Question

What is the half-life of polonium-210 if it takes 828 days for a sample to be reduced to 1.6% of its original mass?

Answer 1

Answer:

The half-life of polonium-210 is approximately 138.792 days.

Explanation:

We must remember that the decay of a radioisotope is modelled by this ordinary differential equation:

$\frac{dm}{dt} = -\frac{m(t)}{\tau}$

Where:

$m(t)$ - Current mass of the isotope, measured in grams.

$\tau$ - Time constant, measured in days.

Whose solution is:

$m(t) = m_{o}\cdot e^{-\frac{t}{\tau} }$

Where $m_{o}$ is the initial mass of the isotope, measured in grams.
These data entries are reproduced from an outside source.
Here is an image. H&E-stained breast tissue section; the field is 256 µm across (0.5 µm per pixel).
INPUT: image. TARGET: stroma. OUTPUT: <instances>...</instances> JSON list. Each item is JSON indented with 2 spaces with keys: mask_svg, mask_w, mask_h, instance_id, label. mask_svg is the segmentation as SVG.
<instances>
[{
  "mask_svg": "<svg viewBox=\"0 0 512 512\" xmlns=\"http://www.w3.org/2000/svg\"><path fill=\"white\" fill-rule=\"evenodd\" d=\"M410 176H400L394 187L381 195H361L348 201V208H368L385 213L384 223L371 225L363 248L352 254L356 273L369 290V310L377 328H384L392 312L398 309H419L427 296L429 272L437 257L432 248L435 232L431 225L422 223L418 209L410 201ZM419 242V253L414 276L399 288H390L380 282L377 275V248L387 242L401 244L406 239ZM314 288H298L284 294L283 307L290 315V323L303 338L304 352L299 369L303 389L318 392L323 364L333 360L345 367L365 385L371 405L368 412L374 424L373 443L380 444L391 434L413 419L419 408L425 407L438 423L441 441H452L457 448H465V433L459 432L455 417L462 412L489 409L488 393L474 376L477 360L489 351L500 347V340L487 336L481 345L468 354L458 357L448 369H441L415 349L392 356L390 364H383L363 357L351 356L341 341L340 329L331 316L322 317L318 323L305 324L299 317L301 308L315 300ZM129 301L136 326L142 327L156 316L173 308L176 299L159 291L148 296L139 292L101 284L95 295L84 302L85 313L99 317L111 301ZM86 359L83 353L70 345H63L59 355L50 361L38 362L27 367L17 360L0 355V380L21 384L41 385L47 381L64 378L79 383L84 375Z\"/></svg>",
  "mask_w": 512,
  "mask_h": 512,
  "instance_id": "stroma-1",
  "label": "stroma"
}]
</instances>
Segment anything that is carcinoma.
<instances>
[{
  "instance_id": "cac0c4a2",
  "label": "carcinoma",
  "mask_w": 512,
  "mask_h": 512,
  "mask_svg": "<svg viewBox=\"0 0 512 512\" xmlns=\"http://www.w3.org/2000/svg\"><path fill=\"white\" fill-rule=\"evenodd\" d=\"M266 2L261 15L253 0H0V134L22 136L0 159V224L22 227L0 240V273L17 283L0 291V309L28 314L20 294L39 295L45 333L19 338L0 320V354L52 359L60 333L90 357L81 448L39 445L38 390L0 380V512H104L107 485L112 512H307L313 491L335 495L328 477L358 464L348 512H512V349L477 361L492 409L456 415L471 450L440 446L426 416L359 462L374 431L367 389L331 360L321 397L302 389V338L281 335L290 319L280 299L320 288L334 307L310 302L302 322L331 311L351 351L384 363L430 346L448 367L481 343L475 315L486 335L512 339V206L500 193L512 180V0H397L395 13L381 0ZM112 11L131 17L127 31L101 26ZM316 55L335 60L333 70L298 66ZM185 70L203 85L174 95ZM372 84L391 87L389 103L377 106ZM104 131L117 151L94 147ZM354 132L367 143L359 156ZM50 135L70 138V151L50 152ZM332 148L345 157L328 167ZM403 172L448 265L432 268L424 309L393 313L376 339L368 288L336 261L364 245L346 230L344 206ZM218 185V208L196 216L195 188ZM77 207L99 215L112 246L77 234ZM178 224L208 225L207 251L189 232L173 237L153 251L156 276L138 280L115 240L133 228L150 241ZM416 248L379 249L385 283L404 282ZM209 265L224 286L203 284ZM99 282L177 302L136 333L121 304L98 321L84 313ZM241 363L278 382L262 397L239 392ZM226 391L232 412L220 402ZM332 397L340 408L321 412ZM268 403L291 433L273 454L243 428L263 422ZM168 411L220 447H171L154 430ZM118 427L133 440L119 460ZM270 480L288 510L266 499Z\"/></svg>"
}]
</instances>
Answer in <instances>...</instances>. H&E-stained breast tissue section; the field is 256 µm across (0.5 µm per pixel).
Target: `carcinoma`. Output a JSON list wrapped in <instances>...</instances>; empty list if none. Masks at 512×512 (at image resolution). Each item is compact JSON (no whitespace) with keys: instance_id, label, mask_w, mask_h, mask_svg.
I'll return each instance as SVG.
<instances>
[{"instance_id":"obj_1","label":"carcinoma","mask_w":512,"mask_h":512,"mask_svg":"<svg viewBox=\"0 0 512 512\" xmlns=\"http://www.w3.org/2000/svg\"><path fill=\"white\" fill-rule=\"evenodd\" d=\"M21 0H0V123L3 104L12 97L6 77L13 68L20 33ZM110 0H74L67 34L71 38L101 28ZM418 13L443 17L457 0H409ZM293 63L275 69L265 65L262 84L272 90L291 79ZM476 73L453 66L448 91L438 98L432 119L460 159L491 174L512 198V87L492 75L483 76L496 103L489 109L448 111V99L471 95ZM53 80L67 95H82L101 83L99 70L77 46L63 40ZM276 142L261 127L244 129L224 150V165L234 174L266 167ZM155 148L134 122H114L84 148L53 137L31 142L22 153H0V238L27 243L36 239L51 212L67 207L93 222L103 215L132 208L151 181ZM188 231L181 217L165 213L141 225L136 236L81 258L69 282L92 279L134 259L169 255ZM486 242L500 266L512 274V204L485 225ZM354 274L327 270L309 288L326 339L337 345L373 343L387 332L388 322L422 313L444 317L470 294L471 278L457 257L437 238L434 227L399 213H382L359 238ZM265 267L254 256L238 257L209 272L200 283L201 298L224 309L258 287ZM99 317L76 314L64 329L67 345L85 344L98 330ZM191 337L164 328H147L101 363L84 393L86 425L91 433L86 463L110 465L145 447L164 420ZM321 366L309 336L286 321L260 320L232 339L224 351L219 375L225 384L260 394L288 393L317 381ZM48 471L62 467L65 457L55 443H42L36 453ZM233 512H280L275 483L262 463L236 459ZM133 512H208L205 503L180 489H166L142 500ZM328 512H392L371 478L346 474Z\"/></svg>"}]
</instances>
Our first step is to determine the value of the time constant:

$-\frac{t}{\tau} = \ln \frac{m(t)}{m_{o}}$

$\tau = -\frac{t}{\ln \frac{m(t)}{m_{o}} }$

If we know that $\frac{m(t)}{m_{o}} = 0.016$ and $t = 828\,days$, then the time constant of the radioisotope is:

$\tau = -\frac{828\,days}{\ln 0.016}$

$\tau \approx 200.234\,days$

And lastly we find the half-life of polonium-210 ($t_{1/2}$), measured in days, by using this expression:

$t_{1/2} = \tau \cdot \ln 2$

$t_{1/2} = (200.234\,days)\cdot \ln 2$

$t_{1/2}\approx 138.792\,days$

The half-life of polonium-210 is approximately 138.792 days.